4. Exposing character in the community. Going back to school gives this family an opportunity to shine. We live close enough to walk, which means Boychild is escorted daily by Girlchild and me. This gives all of us a chance to mingle with lots of folks before the bell rings and the prisoners – I mean students – joyfully commence their day of studies. The first day was particularly fun. What seemed like thousands, but was probably merely hundreds, of children, teachers and parents were treated to the sight of Boychild sadly expressing his displeasure about the idea of staying at school while Girlchild threw a magnitude 9.5 screaming fit because she couldn’t stay to see her brother’s classroom. Before you assume she is sad because she’ll miss Boychild, let me assure you the frenzy had more to do with the possibility of missing out on a dollhouse with which to play. What a good morning that was.
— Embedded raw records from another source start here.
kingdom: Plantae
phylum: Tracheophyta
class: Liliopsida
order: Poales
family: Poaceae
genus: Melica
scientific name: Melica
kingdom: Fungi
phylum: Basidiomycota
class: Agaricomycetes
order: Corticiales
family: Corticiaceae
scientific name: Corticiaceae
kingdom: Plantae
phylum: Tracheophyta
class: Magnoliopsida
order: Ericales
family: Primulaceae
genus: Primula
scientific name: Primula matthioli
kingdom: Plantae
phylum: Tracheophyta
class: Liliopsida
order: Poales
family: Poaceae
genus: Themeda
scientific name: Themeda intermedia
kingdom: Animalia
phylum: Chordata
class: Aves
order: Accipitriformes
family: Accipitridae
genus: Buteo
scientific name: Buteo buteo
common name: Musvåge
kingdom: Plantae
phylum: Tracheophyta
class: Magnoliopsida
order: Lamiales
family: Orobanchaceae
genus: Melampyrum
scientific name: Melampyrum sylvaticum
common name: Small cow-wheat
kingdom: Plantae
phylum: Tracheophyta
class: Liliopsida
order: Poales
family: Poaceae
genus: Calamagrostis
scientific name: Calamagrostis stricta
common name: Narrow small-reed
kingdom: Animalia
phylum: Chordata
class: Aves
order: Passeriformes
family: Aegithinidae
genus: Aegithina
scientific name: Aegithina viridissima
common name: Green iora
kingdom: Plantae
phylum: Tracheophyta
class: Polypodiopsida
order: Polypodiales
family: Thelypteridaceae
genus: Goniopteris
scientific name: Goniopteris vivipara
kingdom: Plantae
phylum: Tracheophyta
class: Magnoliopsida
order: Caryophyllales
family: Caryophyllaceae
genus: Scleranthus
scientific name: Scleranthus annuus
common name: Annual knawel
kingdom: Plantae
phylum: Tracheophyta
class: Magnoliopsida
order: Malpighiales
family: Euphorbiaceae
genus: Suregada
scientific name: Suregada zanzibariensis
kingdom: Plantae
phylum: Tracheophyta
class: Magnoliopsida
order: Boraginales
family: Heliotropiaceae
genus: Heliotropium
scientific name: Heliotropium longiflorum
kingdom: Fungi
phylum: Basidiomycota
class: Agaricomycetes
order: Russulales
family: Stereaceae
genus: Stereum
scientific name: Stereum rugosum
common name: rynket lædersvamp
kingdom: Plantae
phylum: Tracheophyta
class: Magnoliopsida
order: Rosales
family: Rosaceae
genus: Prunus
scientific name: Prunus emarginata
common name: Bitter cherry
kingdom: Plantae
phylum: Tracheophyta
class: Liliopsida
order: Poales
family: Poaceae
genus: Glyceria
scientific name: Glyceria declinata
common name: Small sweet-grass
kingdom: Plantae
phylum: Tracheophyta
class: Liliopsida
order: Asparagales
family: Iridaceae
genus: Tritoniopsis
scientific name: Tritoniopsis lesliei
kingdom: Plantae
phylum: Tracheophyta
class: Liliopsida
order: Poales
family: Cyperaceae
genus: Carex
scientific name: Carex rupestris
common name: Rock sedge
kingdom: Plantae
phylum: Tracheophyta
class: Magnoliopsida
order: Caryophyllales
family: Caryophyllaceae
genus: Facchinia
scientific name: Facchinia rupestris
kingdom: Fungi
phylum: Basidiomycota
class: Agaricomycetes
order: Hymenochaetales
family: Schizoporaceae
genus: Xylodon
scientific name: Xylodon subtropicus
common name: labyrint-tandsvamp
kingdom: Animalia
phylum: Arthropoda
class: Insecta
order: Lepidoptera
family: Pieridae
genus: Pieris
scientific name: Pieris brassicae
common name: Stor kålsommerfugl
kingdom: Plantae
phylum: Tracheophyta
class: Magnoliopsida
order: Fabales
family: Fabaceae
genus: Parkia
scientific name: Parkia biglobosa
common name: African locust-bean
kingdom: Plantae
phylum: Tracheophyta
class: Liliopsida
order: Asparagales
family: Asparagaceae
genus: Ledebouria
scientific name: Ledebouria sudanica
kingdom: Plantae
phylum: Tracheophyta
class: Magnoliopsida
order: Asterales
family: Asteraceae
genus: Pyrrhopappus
5. Strengthening immune systems. In junior and senior Kindergarten Boychild managed to resist bringing home any seriously nasty ickies until after Christmas. Except for a couple of colds, he emerged from autumn mostly unscathed those first two years. Consequently, the thought of an early sick day wasn’t even on the radar in my world, which is just silly. The first week went too well, after the first drop off, that is. The blip came along as a fever on the weekend, as I write this. Will he go to school on Monday? Only time will tell….
Yes, there are definitely pros and cons to the back-to-school thing. With the excitement about returning to routines and hearing the phrase “Mom, I’m bored” a little less often comes, well, a string of nutty stuff.
At least so far the homework has been light. I live in fear, by the way, of the impending doom known as math homework. I practically have artsy fartsy emblazoned upon my forehead, after all.